The tracks have now all been edited and mixed – and everyone is happy with them. I’ve listened to these things more times than I would have liked, which is not many. I don’t like to listen to my recorded playing. I only hear the faults, and start spiraling into negativity. I don’t see the roses – only the thorns. But that’s just me. Ben (who has done the editing) has lived with this music for the last four months, and he’s happy with everything. David is delighted with the whole thing (note to self – I must try to be more like that!). The art work is beautiful, and ready to go. That was, again, my favourite job. I love seeing the process of Klara’s creativity. She has done the art on both of my CDs now. It’s quite remarkable….

The codes for the tracks have been bought. (Did you know there are these codes that are embedded into a CD s your computer knows what they are? Now you do…) The bar code has been purchased. Royalties have been worked out and paid. Financial agreements have been worked out.

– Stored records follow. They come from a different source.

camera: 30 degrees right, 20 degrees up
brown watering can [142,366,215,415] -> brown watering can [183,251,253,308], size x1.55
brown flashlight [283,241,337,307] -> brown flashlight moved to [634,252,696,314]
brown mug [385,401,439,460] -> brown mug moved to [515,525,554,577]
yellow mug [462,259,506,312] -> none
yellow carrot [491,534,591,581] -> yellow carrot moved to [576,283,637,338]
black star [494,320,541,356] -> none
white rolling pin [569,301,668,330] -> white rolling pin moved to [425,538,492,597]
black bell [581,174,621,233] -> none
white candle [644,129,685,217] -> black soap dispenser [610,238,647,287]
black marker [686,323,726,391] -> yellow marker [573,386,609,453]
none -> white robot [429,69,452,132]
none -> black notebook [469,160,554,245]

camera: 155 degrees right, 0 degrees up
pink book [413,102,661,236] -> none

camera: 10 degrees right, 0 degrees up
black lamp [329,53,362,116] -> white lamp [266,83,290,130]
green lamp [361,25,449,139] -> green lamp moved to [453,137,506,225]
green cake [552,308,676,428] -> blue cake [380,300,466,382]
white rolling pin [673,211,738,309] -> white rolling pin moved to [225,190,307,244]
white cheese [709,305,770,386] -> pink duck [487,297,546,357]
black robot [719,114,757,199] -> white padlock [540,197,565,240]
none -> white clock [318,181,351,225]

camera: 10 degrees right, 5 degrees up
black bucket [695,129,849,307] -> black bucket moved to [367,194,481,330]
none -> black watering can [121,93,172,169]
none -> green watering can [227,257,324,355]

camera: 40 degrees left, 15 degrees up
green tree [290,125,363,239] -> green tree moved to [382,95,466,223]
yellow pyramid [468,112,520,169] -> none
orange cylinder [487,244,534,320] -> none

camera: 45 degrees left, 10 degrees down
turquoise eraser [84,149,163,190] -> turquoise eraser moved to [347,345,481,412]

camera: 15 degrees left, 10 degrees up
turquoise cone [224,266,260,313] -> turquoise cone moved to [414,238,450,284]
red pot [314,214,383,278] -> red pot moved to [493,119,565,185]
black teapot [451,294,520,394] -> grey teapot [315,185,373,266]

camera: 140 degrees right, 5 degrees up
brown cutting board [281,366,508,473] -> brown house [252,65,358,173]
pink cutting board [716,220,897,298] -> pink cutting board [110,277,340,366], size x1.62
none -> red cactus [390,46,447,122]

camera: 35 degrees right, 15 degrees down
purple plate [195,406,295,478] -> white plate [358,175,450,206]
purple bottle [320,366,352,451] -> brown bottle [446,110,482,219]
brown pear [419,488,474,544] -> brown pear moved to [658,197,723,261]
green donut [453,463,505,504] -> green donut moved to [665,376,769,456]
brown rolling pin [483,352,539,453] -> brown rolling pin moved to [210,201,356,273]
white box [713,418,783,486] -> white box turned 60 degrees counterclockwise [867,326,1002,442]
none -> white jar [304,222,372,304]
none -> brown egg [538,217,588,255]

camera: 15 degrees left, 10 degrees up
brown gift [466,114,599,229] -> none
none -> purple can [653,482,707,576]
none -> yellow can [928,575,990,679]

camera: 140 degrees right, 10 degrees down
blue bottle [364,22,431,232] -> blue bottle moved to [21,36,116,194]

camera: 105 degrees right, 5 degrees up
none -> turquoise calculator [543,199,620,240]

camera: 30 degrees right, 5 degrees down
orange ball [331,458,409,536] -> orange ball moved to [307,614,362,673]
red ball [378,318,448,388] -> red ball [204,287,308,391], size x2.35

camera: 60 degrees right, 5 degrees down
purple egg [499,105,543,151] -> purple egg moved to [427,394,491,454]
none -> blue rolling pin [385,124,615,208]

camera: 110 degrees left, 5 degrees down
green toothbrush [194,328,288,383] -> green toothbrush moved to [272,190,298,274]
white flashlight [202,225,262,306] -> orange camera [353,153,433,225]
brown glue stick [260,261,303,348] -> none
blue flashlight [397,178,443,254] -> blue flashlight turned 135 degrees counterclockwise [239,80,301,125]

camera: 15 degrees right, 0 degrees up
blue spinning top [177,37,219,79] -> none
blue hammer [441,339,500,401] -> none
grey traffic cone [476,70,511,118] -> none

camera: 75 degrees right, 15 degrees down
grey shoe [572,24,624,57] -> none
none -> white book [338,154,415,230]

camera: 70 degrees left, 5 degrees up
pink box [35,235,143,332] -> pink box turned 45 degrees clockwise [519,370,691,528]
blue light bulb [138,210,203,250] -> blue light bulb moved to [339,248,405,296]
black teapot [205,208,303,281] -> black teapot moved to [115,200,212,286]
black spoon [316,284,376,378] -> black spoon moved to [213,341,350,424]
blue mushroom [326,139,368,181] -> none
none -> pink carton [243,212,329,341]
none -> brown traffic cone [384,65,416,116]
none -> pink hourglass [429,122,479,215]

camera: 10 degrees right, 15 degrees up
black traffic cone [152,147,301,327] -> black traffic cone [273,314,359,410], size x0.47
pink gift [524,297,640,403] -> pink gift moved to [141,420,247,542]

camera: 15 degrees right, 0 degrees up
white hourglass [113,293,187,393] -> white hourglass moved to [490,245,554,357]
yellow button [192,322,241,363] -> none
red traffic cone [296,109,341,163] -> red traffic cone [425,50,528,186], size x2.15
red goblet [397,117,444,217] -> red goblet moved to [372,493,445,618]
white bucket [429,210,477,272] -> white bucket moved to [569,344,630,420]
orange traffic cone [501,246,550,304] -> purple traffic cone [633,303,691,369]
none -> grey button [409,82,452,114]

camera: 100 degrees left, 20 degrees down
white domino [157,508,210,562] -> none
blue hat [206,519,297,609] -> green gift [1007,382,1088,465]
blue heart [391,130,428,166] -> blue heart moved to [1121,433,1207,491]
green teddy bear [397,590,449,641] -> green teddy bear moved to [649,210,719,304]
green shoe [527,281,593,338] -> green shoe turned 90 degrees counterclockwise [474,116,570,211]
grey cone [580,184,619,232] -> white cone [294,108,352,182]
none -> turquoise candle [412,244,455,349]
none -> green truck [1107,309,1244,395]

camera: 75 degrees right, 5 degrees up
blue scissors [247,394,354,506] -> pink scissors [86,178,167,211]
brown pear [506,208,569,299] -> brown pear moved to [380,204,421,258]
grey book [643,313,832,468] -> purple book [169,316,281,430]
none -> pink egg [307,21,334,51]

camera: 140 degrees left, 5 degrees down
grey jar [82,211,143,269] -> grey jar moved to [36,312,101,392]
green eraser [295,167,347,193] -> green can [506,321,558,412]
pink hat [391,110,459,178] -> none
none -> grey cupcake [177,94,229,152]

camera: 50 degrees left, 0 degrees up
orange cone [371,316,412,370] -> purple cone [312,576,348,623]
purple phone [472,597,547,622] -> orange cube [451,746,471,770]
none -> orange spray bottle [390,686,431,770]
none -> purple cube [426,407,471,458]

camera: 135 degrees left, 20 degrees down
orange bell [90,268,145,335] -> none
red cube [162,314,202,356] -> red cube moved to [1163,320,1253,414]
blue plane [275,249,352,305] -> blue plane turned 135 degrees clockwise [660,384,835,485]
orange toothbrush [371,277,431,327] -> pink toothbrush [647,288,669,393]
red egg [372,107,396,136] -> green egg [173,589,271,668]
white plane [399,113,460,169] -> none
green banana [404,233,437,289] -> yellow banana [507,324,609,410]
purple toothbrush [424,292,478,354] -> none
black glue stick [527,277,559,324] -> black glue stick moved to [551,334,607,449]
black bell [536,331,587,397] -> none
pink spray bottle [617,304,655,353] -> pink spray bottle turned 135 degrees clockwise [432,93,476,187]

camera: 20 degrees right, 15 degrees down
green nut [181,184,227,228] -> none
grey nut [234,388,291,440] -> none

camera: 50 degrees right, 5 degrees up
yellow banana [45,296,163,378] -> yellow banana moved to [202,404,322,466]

It’s been a more pleasant process than the first CD I did a few years ago. I knew what I was in for this time – and, being the control freak I am, I have controlled everything. Budgets, schedules – the lot. It was like controlling a room full of toddlers – but they are all nearly grown-up and can be sent to big school.

What’s left? The tracks need to be mastered (it’s like turning them into what will be burned onto a CD). The timings of the tracks need to be added to the art for the CD. We need to send the disc off to the printers. And then I wait for the finished product.

And then it’s done. I’m back in the Shire with my pipe and ale. ‘Dreaming with Daisy’ goes out into the world. If you don’t like how it sounds, it’ll make a beautiful drinks coaster….

I have a lot of concerts coming up.

I’m not complaining – just stating a fact. I have to have a lot of notes in my head and under my fingers. I start nearly every morning, sitting at the cello, playing before the sun comes up. And I have sometimes less than an hour to practise as efficiently as I can.

Sometimes I have longer, but most days I feel like I have to be so very clever with what I’m doing and waste no time at all. Not one drop of it.

And right now things are really busy. I’m struggling to get everything done. I have been let down by a few people, and it leaves a really nasty taste in my mouth. And the last thing I want to do is sit at the bloody cello. I want to sleep, or dig in the garden, or drink tea, or do some yoga or do a hundred OTHER things.

And yet I do it. I put bow to string and work.

When you next go up to a musician and say ‘It must be so lovely to do something that you love…’, or look at them in a concert, remember this post (if anyone reads these things!). Remember that just as you don’t want to do things, so do we.

And often, it’s practising.

I don’t love it all the time. A lot of the time, yes. But not every day.